5.4  Goldman menyatakan posisi pengarang adalah posisi kritis, perkembangan masyarakat borjuis. Goldman membicarakan karya sastra masa lampau dan modern. Apabila pandangan dunia digunakan menelaah sastra, kesulitan akan terjadi pada keadaan kelas masyarakat Eropa akhir abad 19. Keadaan itu menyulitkan penetapan pandangan dunia yang menjadi bekal utama pendekatan sosiologis. Goldman menjelaskan adanya hubungan struktur ekonomi dengan struktur sastra.
5.5  Salah satu keberatan pernyataan Goldman, pandangan dunia bukan ideologi. Ideologi, “kesadaran palsu” sedangkan pandangan dunia, “kesadaran sejati. Selain kelemahan metode Goldman, ada kelebihannya yaitu perkembangan sosiologi sastra. Teks tidak lagi dianggap cermin pasif.

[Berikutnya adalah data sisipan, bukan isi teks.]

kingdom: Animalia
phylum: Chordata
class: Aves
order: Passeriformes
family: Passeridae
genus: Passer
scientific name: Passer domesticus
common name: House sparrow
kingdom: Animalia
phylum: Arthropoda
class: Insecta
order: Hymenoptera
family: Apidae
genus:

6.      Sastra, Politik, dan Ideologi
6.1  Dalam karya sastra, politik itu seperti tak ingin didengar tetapi tanpa sadar diperhatikan. Dalam novel politik, politik memainkan peran utama. Namun ideologi disarankan tidak dimasukkan di dalamnya. Kriteria untuk menilai novel politik tentang berapa banyak kehidupan ini dipancarkannya.
6.2  Novelis politik harus menempatkan politik sebaik-baiknya, tanpa itu karya akan mentah. Max Adereth membahas “sastra yang terlibat”. Gagasan itu menuntut pengaran menyediakan cermin bagi masyarakat. Gagasan keterlibatan bersumber pada dua hal. Pertama, perubahan yang cepat membuat sulit dipahami. Kedua, krisis mendalam yang menimpa peradaban manusia. Terdapat keberatan dalam keterlibatan ini, (1) terlalu berbau politik, (2) masyarakat modern menyebabkan keterlibatan menjadi kuno. Adereth menyatakan hal yang membahayakan pengarang, dogmatisme dan prasangka.
6.3  Williams menyatakan ada tujuh macam cara pengarang memasukkan gagasan sosial, (1) mempropagandakan lewat novel, (2) menambah gagasan, (3) membantah gagasan dalam novel, (4) menyodorkan sebagai konvensi, (5) muncul gagasan sebagai tokoh, (6) melarutkan gagasan dalam dunia fiksi, (7) menampilkan sebagai superstruktur.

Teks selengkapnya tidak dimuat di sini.